» Text section:
§ §
A quick reader’s guide: Release It!, by Michael T. Nygard
There are days when I believe that anyone can develop a web app. But even when I’m willing to go that far, I’m never prepared to say that anyone can deploy reliable software. There are questions of scaling, user-generated errors and a plenty of problems waiting whenever an application has to function in the real world. Release It! is a practical guide to making sure that your software can actually survive in the real world, though, and it will leave you properly paranoid about how you write your applications in the future.
Nygard takes a ground up approach, teaching readers how to design applications to avoid key issues in the first place. The chapters are laid out with case studies of specific errors, paired with solutions. However, don’t expect this book to do the work for you. There are minimal code snippets included and those are only meant as examples.
Development: Forth Warrior
According to the readme, Forth Warrior is “a game of programming, stabbing and low cunning.” It doubles as a fun way to practice using your knowledge of Forth. There are a few similar games out there for other languages, too.
Funding: Think your investors are being difficult? Read this.
§ §
» Problem to work on: Summarize the text in three sentences. Work from the text above and nothing else.

» Given information:
§ §
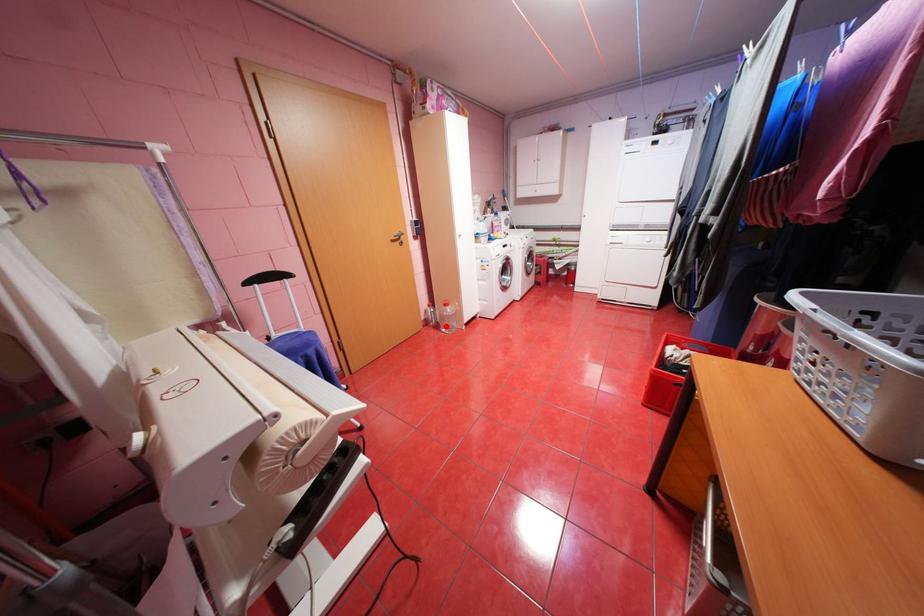
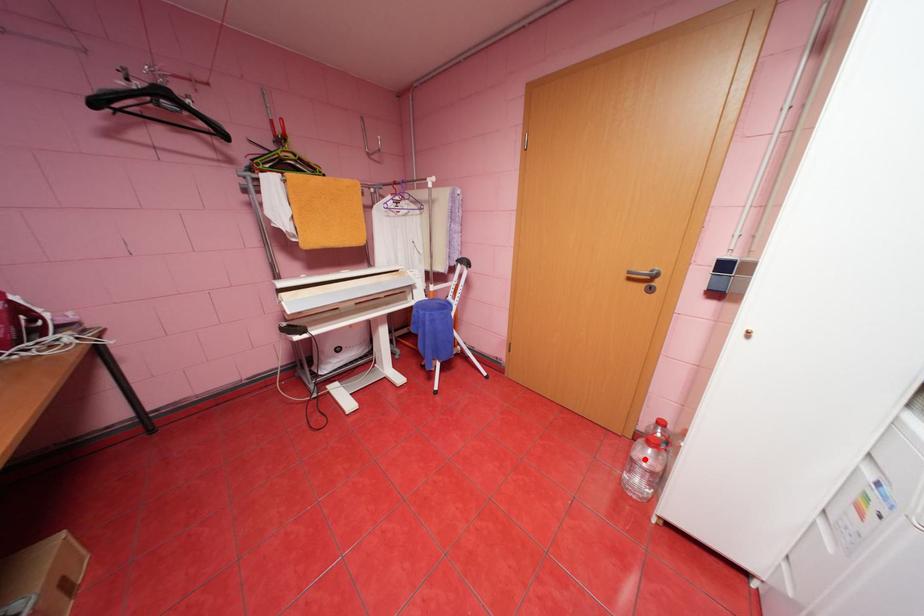
I am providing you with two images of the same scene from different viewpoints. A red point is marked on the first image and another point is marked on the second image. Is the red point in image1 aligned with the point shown in image2?

Yes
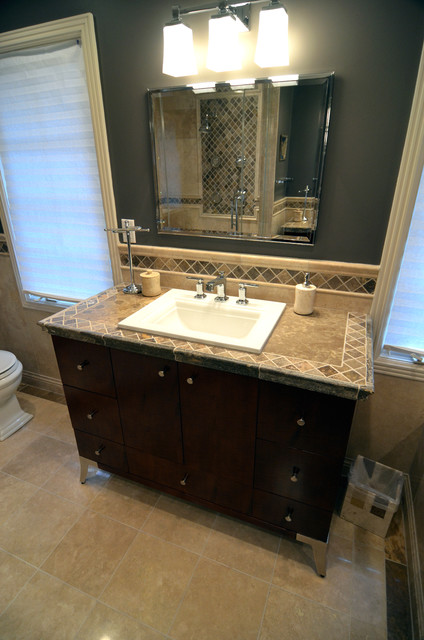
This screenshot has width=424, height=640. I want to click on floor, so click(122, 587).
§ §
» Reply to the task: Release It! by Michael T. Nygard is a practical guide to making software survive in the real world, taking a ground-up approach with case studies of specific errors paired with solutions and only minimal example code. Forth Warrior, described in its readme as "a game of programming, stabbing and low cunning," doubles as a fun way to practice Forth. The text ends with a funding item headed "Think your investors are being difficult? Read this."